Document —

__________________________________________________

To explain I am forever checking my little boy is breathing and I'm starting to feel a little neurotic. Every time he is asleep I check on him loads, I stand over him and scrutinise his chest to make sure he is breathing, a lot of the time if he's in his cot and I'm in bed I have the monitors to my ears straining to hear him and convince myself that his breathing is actually random noises I can hear so I have to go and check on him and then I think he senses me and wakes up. Even when he was in our room my heart is in my mouth until I hear a groan or a sheep noise. The poor little thing has even has a few pokes and nudges in his short life :nope:

Does this paranoia go or am I lumbered with it for a while?

P.S I leave his bib on him for about an hour once he's had his bottle to catch anything he might want to spit up and I hate laying him on his playmat because he likes to throw his bib over his head and even though I am always in the room I'm terrified he will smother himself by the time I get from the couch to his mat and our living room isn't massive, its so irrational!
 
With both my children I habe used an Angelcare movement monitor and thqt has been the ony way dor me to get any sleep at all! I know it can't protect them but at least I know they are breathing through the night. With my daughter I relaxed a lot once she hit six months and then again at a year. Ny anxiety with my son is much less severe but I still worry about him a lot. The worry is normal nut if you feel that it is getting in the way of you enjoying your son then talk to your HV about it.

__________________________________________________

Short problem 1 — In the thread on checking a baby's breathing, why does the first writer leave the bib on for about an hour after the bottle?
Short problem 2 — Render this sentence from the thread on checking a baby's breathing in Spanish: "Does this paranoia go or am I lumbered with it for a while?"
Short problem 3 — Carry on the thread on checking a baby's breathing past its final sentence.
The records have nothing to do with this.

__________________________________________________

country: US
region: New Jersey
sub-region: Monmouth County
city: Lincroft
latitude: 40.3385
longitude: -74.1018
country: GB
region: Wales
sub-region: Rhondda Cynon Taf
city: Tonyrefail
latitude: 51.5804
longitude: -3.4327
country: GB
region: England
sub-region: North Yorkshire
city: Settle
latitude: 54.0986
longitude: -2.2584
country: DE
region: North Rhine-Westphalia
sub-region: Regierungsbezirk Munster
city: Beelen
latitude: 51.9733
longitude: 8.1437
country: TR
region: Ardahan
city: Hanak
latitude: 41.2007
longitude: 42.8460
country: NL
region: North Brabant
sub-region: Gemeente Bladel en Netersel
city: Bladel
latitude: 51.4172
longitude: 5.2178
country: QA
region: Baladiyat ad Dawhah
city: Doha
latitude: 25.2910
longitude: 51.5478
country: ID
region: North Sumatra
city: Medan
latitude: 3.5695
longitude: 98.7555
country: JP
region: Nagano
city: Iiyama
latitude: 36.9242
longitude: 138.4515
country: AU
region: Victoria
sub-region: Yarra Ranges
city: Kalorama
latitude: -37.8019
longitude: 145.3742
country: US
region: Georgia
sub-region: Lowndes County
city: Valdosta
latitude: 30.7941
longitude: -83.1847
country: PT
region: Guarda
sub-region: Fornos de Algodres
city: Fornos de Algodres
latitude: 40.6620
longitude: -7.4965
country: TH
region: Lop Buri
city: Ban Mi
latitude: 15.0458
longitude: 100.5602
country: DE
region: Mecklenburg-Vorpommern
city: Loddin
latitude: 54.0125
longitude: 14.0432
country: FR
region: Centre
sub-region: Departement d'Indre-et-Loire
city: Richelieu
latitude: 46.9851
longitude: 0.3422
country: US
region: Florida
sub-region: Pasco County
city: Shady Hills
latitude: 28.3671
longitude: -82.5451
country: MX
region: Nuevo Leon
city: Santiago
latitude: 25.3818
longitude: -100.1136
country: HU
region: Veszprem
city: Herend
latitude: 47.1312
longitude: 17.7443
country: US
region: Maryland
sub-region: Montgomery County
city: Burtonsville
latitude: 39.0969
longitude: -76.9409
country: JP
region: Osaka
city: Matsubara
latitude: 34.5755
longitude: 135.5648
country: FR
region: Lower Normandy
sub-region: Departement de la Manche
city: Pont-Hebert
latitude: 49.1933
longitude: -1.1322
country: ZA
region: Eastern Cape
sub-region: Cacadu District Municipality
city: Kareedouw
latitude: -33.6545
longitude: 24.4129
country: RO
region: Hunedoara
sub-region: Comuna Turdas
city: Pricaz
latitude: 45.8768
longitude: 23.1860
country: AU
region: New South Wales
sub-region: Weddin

__________________________________________________

Response 1 — To catch anything he might want to spit up.

Response 2 — ¿Esta paranoia se va o tendré que cargar con ella durante un tiempo?

Response 3 —
for me, it has got better, but it hasn't gone away. our monitor has a function which makes it go into a kind of 'sleep mode' and only come on when the baby makes a noise above a certain volume. hubby would really like to use it, but i need to hear him breathing. i honestly don't think it will ever truly go away, as it's a mother's instinct to want to protect her child, but as they get older and more able to take care of themselves, i hope it eases a little.
 
I was exactly the same, it was honestly ruining my life because I was so paranoid and I do still get it won't lie. But it's a little better now that I know my baby so well and can trust him more. 4 months is roughly when the SIDS danger period ceases (although it's still possible for an older baby it's extremely rare) so I found it easier to sleep without the breathing monitor on although I am nowhere near ready to sleep in a separate room from him. I do also need to check on him when he's having an extremely long nap but it is a lot easier now just to chill and I'm sure it will be for you soon enough x
 
I think I'm going to be paranoid until we're out of the SIDS range... Soo. Around 8 more months for me.. Though, I'm a neurotic person.
I've read that having LO sleep with a pacifier reduces SIDS by up to 50% though! My DD likes to spit hers out once she's in a deep sleep though.. That's how we know she's out, lol.
 
I think it's a personality thing. I think I was paranoid his first night in the bassinet (He slept on my chest the first week). After that night, I was fine.
 
I think it's natural to be like this, seeing as we have so many dos and don'ts out there. As others have said, it'll probably ease with time but not properly disappear. ;-)
 
Minties I don't mean to sound abrupt and I apologise if it sounds that way but I'm unsure how to take your response. I am fully aware that I'm being paranoid and irrational and didn't ask for that to be confirmed, I simply asked if this feeling was normal and if it passes. From the other ladies responses I am reassured that I am not alone in feeling like this Though I know deep down hopefully everything will be ok, my nerves are heightened by the fact that I am an anxious person anyway plus my baby spent the first 16 days of his life in NICU and SCBU i'm thinking that's a factor. My time and enjoyment of him is not affected but it is always in the back of my mind, I think I just needs to relax a bit.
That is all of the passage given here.